**Given passage:**
· · · · · · ·

Special Briefing: The Brexit Vote’s Impact on China

Overview

Goods exports to the UK account for close to 2% of China’s total goods exports, and those to the EU for around 15%. As such, first-order effects from any negative shock to the market for Chinese goods in the UK and rest of the EU will be limited. However, the basket of currencies against which the central bank is targeting the Chinese currency includes the pound sterling and euro: this will bring further weakness in the CNY:USD rate going into 2017 as sterling- and euro-denominated assets lose a degree of safe haven status. Together with the second-order impact on Chinese demand of weaker European demand for goods in other markets, and the shifts in capital flows, there is scope for a more sustained phase of stress for China’s balance of payments, and for its exports-oriented manufacturers. As China’s industry is already facing excess capacity, with negative implications for financial sector stability, further negative shocks will be unwelcome, especially if these encourage capital flight.

As China’s industry is already facing excess capacity, with negative implications for financial sector stability, further negative shocks will be unwelcome, especially if these encourage capital flight.
 

The weakening CNY:USD rate is likely to increase the strictness with which Chinese banks block or delay cross-border payments, to prevent capital flight eroding official FX reserves. Banks in Shanghai received instructions to monitor FX transactions more carefully in the wake of the Brexit vote.

Postive Implications

  • By revealing to Chinese investors with mobile capital that political risk can strike ‘safe haven’ London property, the Brexit vote may encourage some Chinese capital to stay at home.

· · · · · · ·

**Exercise tasks:**
(a) According to the Brexit briefing, roughly what share of China's total goods exports goes to the UK?
(b) Extend the Brexit briefing on China past its last bullet point.
The lines that come after this briefing aren't needed for anything here.

· · · · · · ·

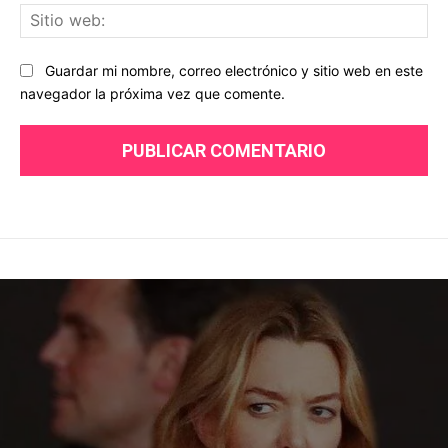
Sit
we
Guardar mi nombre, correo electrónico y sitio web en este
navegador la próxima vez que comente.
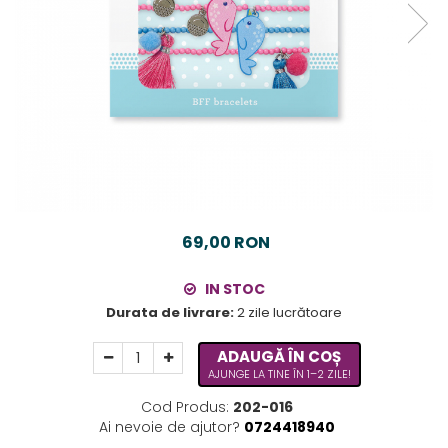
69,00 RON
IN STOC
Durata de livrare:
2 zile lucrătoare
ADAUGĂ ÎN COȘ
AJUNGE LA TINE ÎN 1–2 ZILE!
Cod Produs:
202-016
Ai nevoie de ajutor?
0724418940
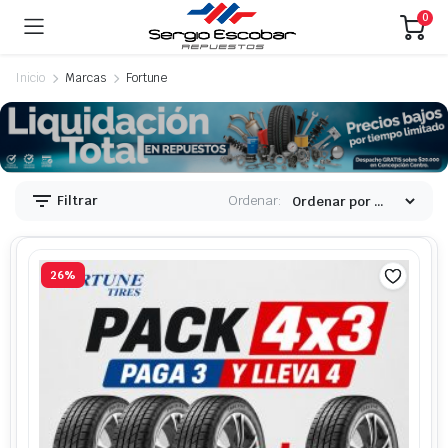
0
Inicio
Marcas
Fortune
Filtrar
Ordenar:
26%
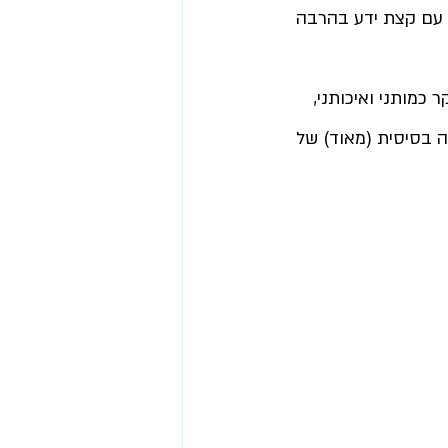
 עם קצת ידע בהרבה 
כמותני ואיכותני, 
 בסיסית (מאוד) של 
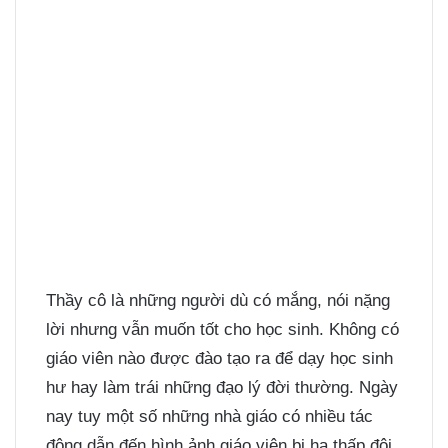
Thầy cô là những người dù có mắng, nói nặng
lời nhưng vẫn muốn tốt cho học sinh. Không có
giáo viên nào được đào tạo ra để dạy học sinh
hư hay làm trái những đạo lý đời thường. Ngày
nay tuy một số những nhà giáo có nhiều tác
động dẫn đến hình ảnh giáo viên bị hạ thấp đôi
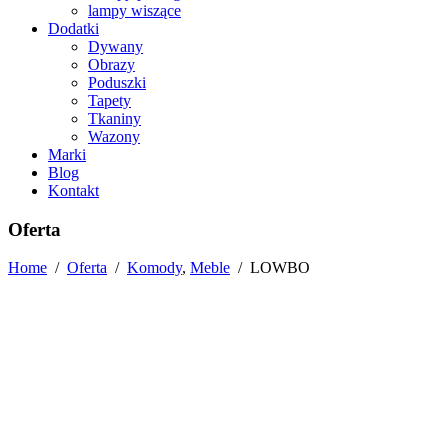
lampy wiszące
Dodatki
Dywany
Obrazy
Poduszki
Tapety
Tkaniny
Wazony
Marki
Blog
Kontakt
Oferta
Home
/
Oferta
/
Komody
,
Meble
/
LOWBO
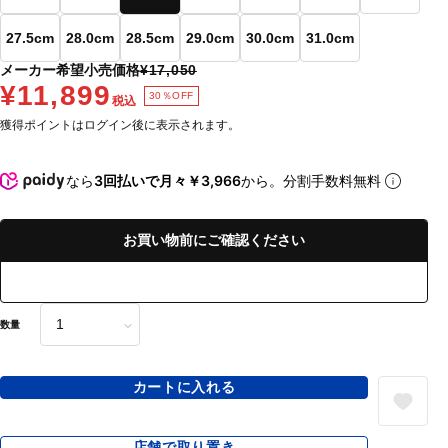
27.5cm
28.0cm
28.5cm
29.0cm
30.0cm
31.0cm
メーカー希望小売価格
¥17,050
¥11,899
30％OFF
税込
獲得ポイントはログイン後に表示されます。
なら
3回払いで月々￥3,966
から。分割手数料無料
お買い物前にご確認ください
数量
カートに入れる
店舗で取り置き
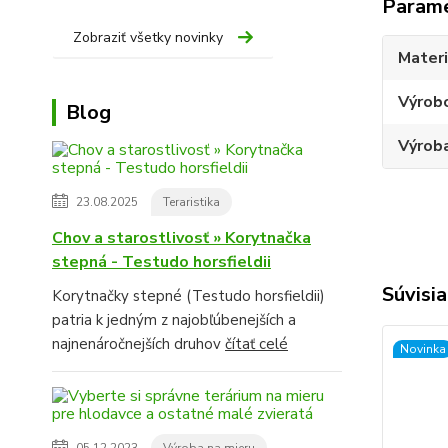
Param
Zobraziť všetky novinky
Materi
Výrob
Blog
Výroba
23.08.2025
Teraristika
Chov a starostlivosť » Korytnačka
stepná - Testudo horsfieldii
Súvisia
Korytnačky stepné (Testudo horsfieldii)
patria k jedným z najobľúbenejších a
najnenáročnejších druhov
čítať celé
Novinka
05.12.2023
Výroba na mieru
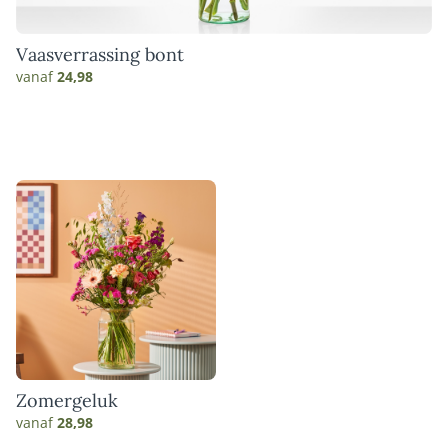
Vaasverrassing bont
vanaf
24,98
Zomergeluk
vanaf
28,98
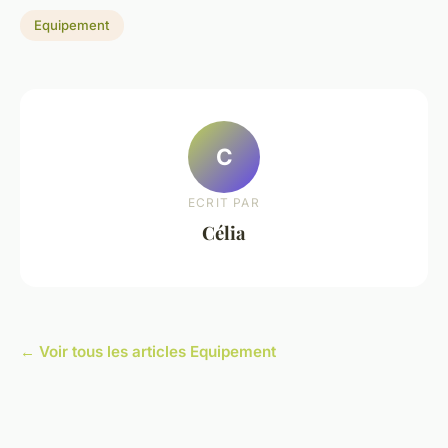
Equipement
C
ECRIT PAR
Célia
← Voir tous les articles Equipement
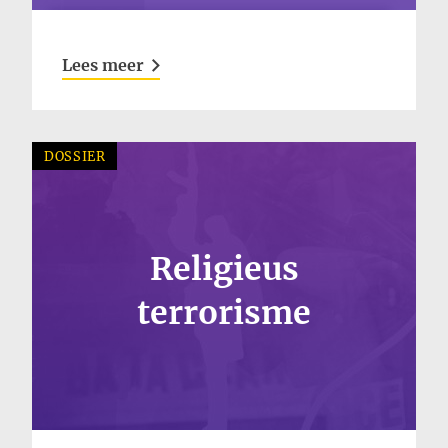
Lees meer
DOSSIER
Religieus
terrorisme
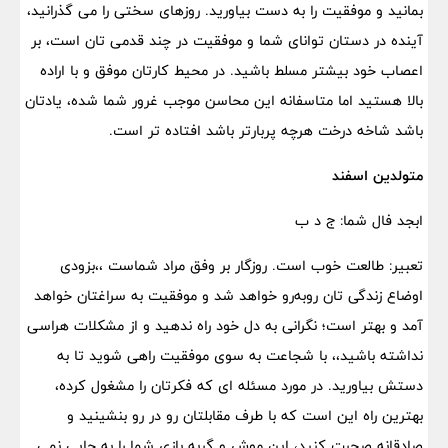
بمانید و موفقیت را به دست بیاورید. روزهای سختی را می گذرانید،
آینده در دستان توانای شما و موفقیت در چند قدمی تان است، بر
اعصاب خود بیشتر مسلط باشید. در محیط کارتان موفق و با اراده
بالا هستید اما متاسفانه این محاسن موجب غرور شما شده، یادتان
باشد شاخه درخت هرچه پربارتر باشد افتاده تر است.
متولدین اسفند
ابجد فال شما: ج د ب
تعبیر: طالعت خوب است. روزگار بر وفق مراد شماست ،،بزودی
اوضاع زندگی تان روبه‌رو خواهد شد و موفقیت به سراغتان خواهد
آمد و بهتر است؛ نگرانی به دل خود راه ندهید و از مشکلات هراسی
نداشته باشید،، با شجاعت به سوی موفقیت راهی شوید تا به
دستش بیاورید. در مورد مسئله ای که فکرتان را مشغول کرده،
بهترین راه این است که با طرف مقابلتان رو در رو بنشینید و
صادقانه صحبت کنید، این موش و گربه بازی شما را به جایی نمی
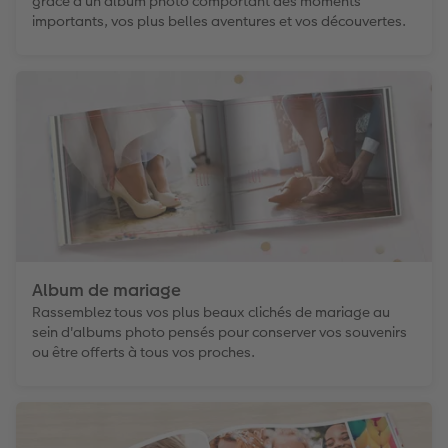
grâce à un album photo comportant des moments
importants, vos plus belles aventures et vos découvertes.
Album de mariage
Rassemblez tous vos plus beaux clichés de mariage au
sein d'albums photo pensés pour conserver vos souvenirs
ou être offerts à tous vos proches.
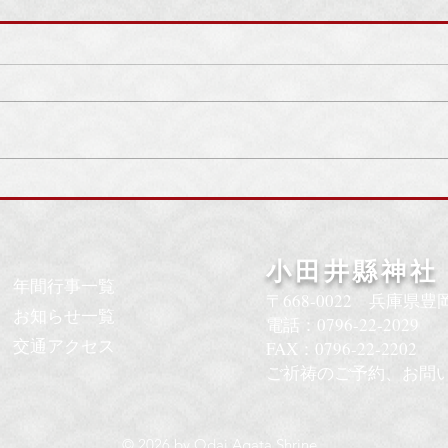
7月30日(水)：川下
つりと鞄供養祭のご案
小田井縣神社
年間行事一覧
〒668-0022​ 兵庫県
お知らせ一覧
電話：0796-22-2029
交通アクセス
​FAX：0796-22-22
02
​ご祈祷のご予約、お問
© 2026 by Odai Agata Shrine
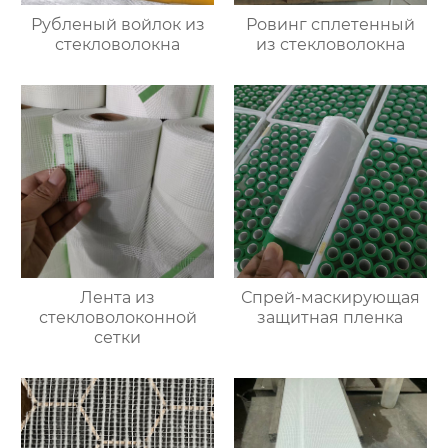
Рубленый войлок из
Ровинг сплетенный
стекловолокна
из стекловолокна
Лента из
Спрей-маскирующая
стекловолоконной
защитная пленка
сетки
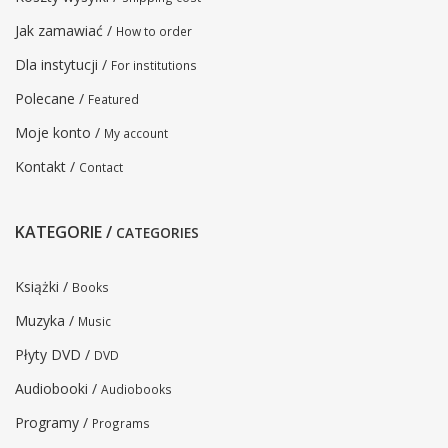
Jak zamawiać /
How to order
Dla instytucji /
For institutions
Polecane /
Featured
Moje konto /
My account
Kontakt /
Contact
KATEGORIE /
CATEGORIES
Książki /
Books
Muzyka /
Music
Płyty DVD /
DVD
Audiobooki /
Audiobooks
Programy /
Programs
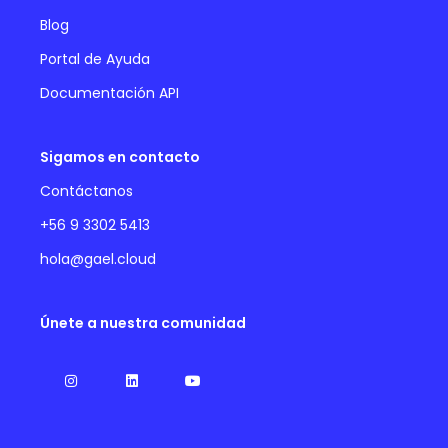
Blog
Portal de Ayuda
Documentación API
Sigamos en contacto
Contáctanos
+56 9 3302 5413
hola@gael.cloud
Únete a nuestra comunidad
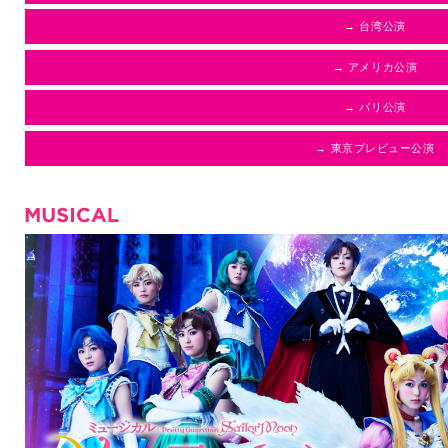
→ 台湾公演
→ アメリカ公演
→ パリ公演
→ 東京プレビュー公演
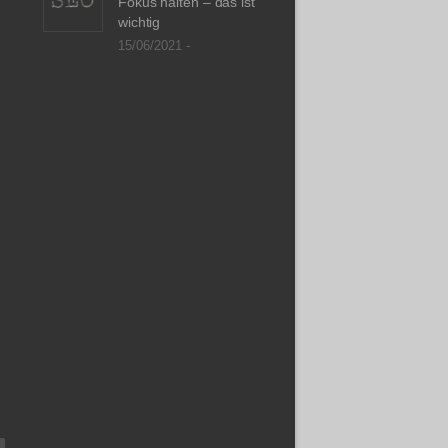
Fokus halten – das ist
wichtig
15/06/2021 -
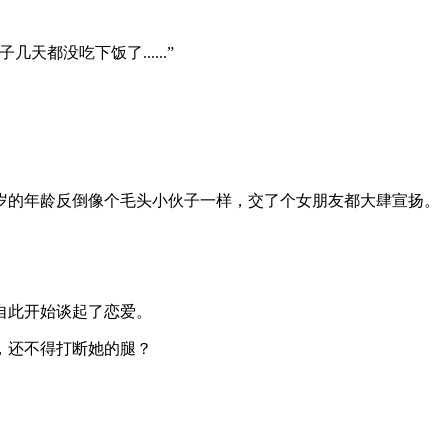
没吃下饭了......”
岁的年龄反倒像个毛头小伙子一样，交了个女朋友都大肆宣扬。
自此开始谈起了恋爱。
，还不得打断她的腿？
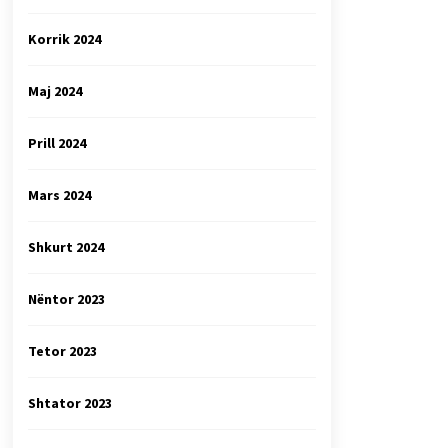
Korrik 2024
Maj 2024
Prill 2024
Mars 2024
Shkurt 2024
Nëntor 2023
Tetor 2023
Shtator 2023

· · · · · · ·

**Responses to the tasks:**
(a) Close to 2%.

(b)
  • US and Australian property markets may be buoyed further by diverted Chinese demand.

 

Negative Implications

  • The central impact to date is on the CNY:USD rate, which we expect to weaken in the direction of CNY7:USD in 2016 and to trade around this level in 2017.
  • EUR:USD and GBP:USD weakness will cause the CNY:USD rate to depreciate. The yuan briefly hit CNY6.69:USD when markets reopened the week after the Brexit result.
  • Accounts receivable denominated in yuan will depreciate in US dollar terms and US dollar-priced exports shipped to China will weaken in competitiveness somewhat going into 2017.

Recommendations

  • Expect the currency to weaken towards CNY7:USD by end-2016 and to trade at around CNY7 in 2017.
  • Expect and plan for a pattern of continued or increased delays in payments for services, royalties and capital transfers out of China.
  • Assess pricing with Chinese suppliers and customers more frequently in the next six months to ensure your contracts with Chinese counterparties are priced competitively.